De repente, sonó un teléfono. Al ver la llamada, el rostro de Ignacio se ensombreció. Miró a Sabrina.
—¿Me traes un vaso de agua, por favor?
Era una excusa evidente para que se fuera, pero ella obedeció sin rechistar y salió de la habitación.
Pasaron unos diez minutos antes de que Ignacio abriera la puerta y saliera en su silla de ruedas.
Sabrina y Matías estaban en el salón. Al verlo, ambos lo miraron.
—Aquí tienes tu agua —dijo Sabrina, entregándole el vaso.
—Gracias —Ignacio bebió un sorbo y luego se dirigió a Matías con voz neutra—. Más tarde te pago lo que te debo. Ya puedes irte.
Matías, sin embargo, reaccionó con una calma desconcertante. Una sonrisa enigmática se dibujó en sus labios y lo miró con una expresión cargada de significado, pero no dijo nada.
Sabrina, en cambio, se quedó de piedra. No podía creer que lo primero que hiciera Ignacio al despertar fuera despedir a Matías.

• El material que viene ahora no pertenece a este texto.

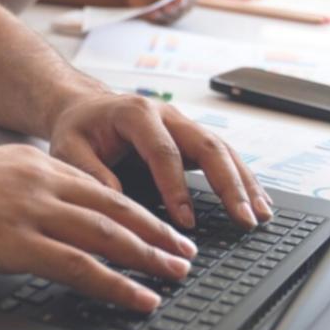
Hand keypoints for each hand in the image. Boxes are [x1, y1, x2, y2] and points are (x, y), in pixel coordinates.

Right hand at [0, 145, 199, 311]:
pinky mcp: (18, 242)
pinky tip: (138, 296)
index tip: (156, 224)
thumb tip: (35, 212)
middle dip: (155, 231)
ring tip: (175, 272)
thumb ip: (14, 189)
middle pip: (115, 207)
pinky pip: (82, 266)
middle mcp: (39, 180)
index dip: (133, 208)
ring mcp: (31, 210)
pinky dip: (118, 284)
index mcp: (30, 162)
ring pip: (108, 234)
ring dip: (149, 256)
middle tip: (183, 250)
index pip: (96, 186)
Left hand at [47, 92, 272, 231]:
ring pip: (222, 149)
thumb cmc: (77, 130)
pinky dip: (242, 179)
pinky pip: (223, 156)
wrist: (83, 108)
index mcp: (135, 113)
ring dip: (244, 183)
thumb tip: (119, 203)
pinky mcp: (191, 138)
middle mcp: (166, 114)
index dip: (177, 187)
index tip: (186, 221)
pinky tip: (258, 201)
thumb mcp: (68, 149)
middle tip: (244, 218)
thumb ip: (90, 173)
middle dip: (229, 184)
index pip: (163, 151)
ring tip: (261, 215)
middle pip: (207, 145)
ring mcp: (183, 124)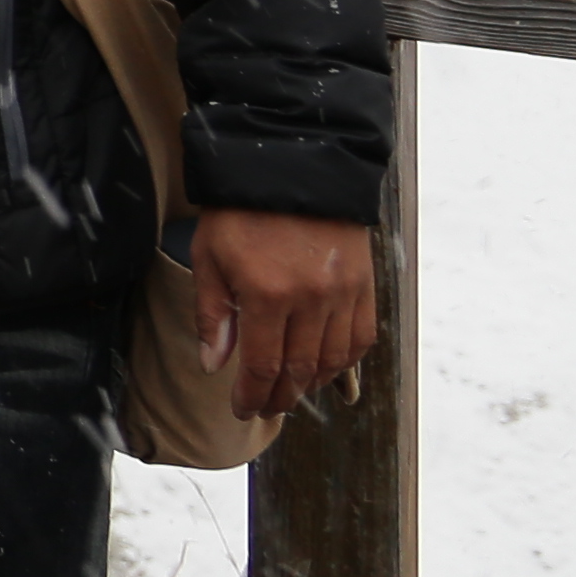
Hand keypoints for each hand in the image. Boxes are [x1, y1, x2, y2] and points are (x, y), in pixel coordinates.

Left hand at [186, 208, 379, 421]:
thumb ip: (212, 315)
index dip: (252, 395)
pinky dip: (345, 360)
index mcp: (267, 295)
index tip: (243, 409)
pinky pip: (361, 337)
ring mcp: (343, 293)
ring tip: (291, 393)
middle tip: (265, 408)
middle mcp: (311, 300)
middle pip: (299, 370)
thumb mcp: (210, 257)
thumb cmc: (241, 212)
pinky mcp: (365, 284)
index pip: (262, 366)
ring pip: (333, 359)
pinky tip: (326, 368)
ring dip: (312, 384)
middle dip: (280, 397)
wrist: (292, 167)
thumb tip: (214, 365)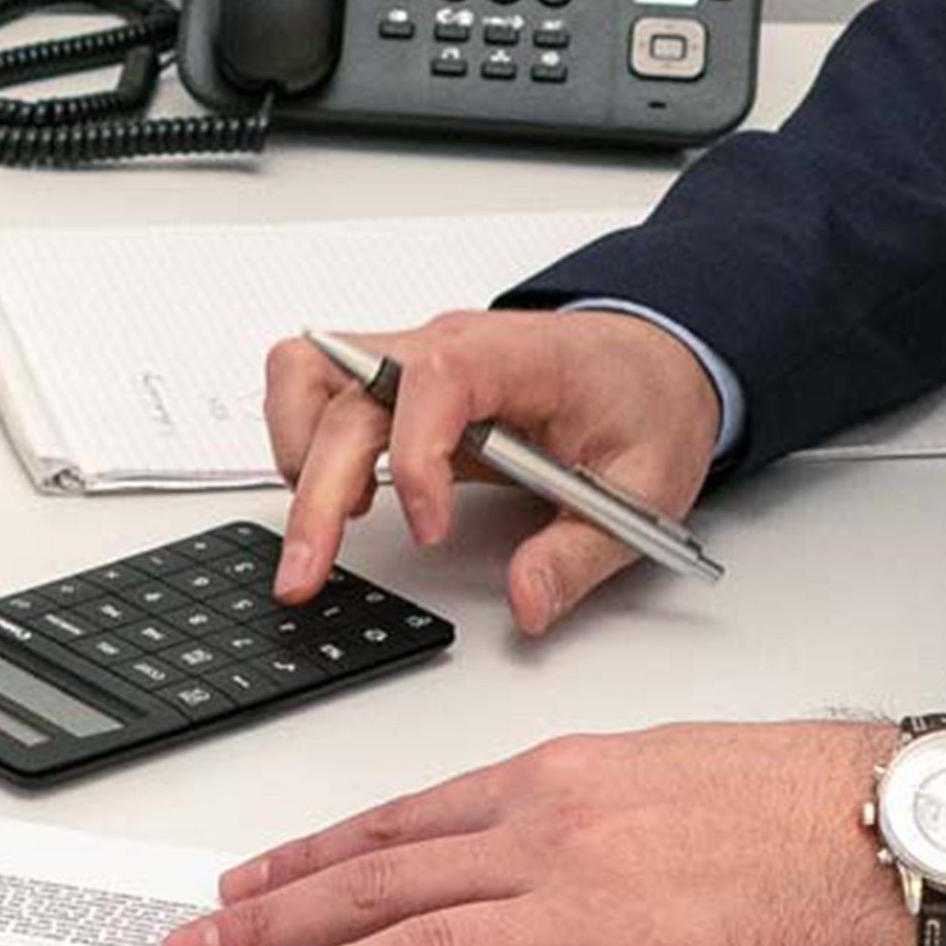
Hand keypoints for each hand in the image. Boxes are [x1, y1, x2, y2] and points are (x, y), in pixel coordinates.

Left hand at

—Espera, Matías nos ha ayudado muchísimo. Además, firmamos un contrato de seis meses, y apenas han pasado dos.
La actitud de Ignacio era como la de un ciego que, al recuperar la vista, lo primero que hace es tirar su bastón.
Durante todo el tiempo que estuvo en coma, Matías se había desvivido por él. Ella incluso pensaba en renovarle el contrato cuando terminara.
Aunque no fuera como cuidador, sería un excelente guardaespaldas. ¿Dónde iba a encontrar a alguien capaz de enfrentarse a ocho hombres a la vez?
—Entonces nos atendremos al contrato. Le pagaré la indemnización que corresponda, no le faltará ni un centavo —dijo Ignacio con firmeza. Era evidente que su decisión era irrevocable.
—Ignacio, entremos a hablar.
Sin esperar su consentimiento, Sabrina empujó la silla de ruedas hacia la habitación.
Cerró la puerta con llave y lo miró.
—Ignacio, si vas a despedir a Matías, al menos dale una razón —dijo con calma.
—¿Has visto su currículum? —le devolvió él la pregunta.
Sabrina frunció el ceño.
—Claro que sí. Cumplía todos mis requisitos, estaba muy satisfecha.